Only Board member Olivia Oxendine expressed full support for the ISD without reservations, citing a change of community opinion at Southside-Ashpole Elementary in Robeson County, the first ISD school, which is now run by a charter school operator.

“I think if we were able to go to Southside-Ashpole today and talk to the teachers, the director and students, and ask, ‘Would you like to be in this game?’ … I think you’d have 100 percent at the beginning of the line,” Oxendine said, referencing Buxton’s comment about ISD selection being an unappealing contest.

However, that school’s director and a majority of its teachers were newly hired to the school by the ISD and not part of the school last year. Students, and the lone teacher who kept her position at the school, have also spoken positively about the changes.

Changing the Model

“If there's anything we can do to turn this from a take-over to a full throttle support for the board, and the superintendent and the principal of that school, that's what would be, in my opinion, in the best interest of our students,” State Board of Education Chair Eric Davis said shortly before he and other board members voted to include Carver Heights in the ISD.

The Department of Public Instruction’s Deputy Superintendent of Innovation Eric Hall has already made a request to the legislature to amend the law governing the ISD to allow a local school board to operate a school chosen for the district. That opens the door to a new possibility for Wayne County Schools.

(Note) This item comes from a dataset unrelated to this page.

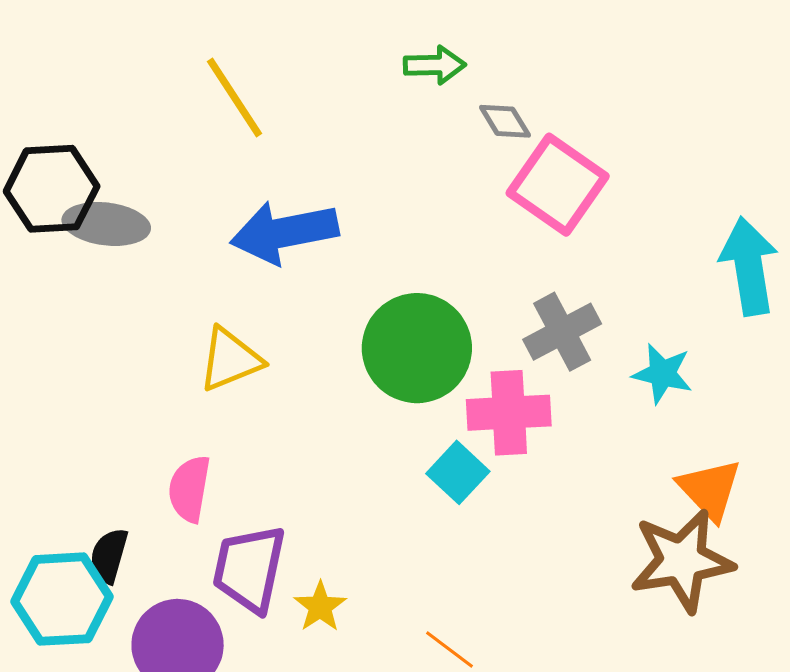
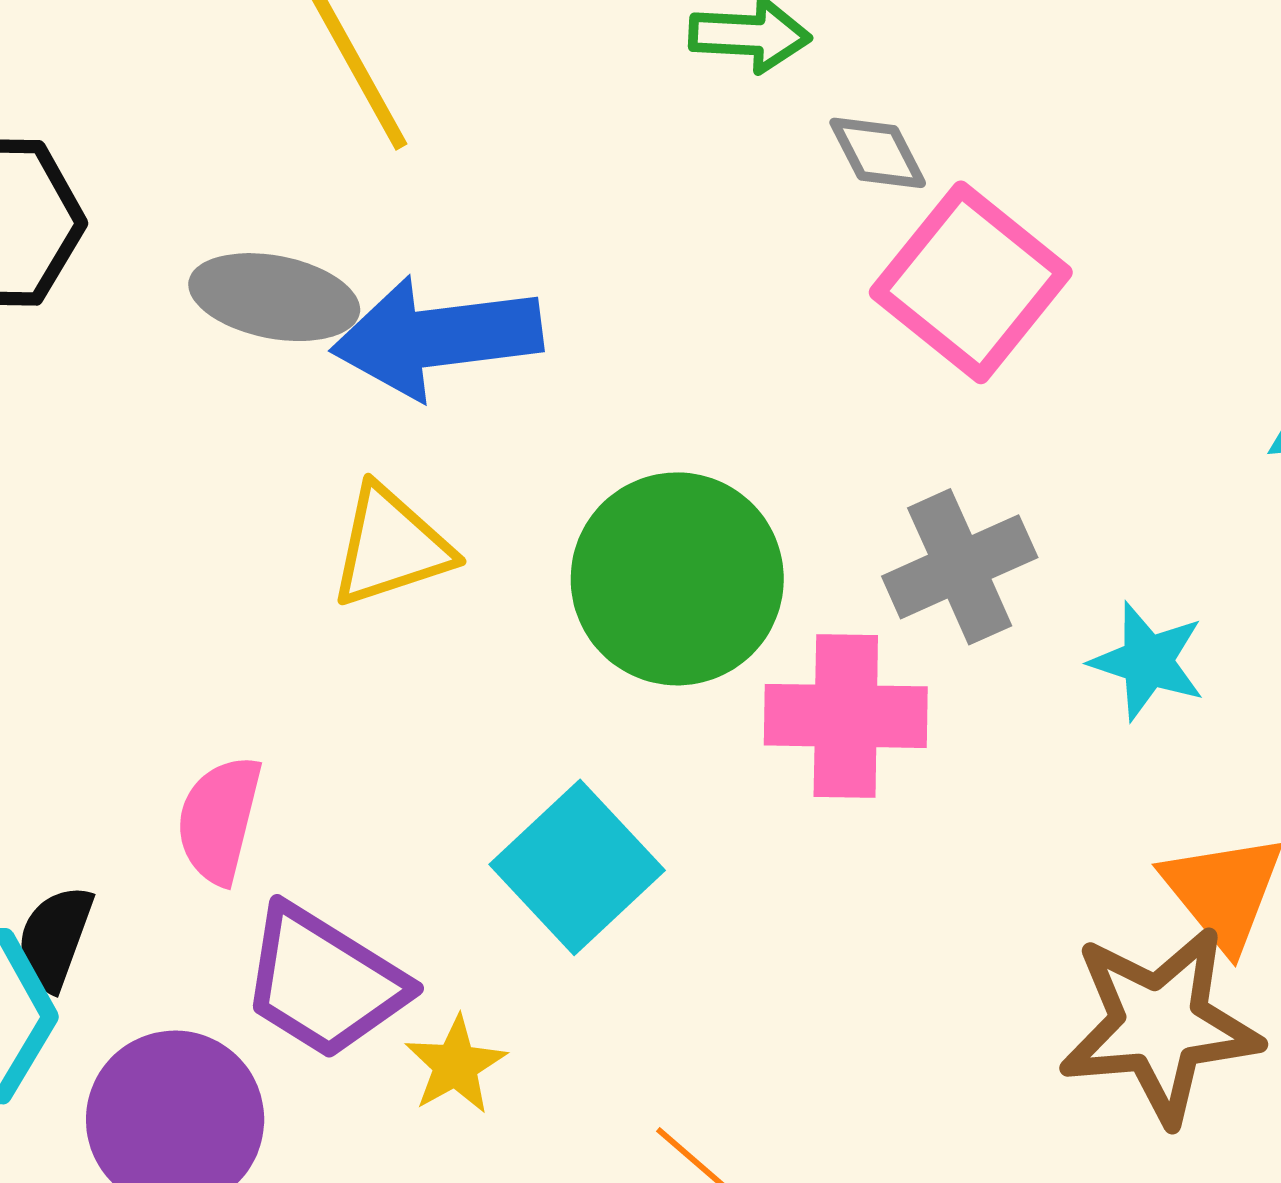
gray ellipse: (106, 224) -> (274, 297), moved
yellow triangle: (230, 359) -> (391, 547), moved
cyan square: (458, 472) -> (577, 867), moved, size x1.4
purple trapezoid: (249, 569) -> (324, 982), turned -74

A provision in a technical corrections bill in consideration at the General Assembly would make it possible for the Innovative School District to choose Wayne County Schools to lead the turn-around of its own elementary. The provision says that the ISD operator could be a college or university, a non-profit or for-profit corporation, a partnership, or a local board of education.

The bill goes on to say that a local school board may submit a "well-defined, credible, and specific five-year plan to dramatically improve student achievement" for the ISD to consider naming the board as the school's operator, if the school board consents to transfer the school to the ISD by January 1. Under existing law, if a school board does not consent to transfer a school to the ISD, it must close the school.

Wayne County Superintendent Michael Dunsmore knew of Hall’s legislative request to allow a local school board to apply to be an ISD operator.

“I think it’s a great idea, but I wouldn’t be in favor of them forcibly taking my school away, and, ‘Well, if this legislation goes through, maybe we’ll let you be the operator,’” Dunsmore said.  

The State Board of Education's vote to place Carver Heights Elementary in the ISD was unanimous, but it included stipulations that the board take every legal measure to uphold the changes Wayne County Schools has made.

It's possible that if the pending bill becomes law, then instead of a charter operator coming in, Wayne County Schools could still be running Carver Heights next year with the support and supervision of the Innovative School District.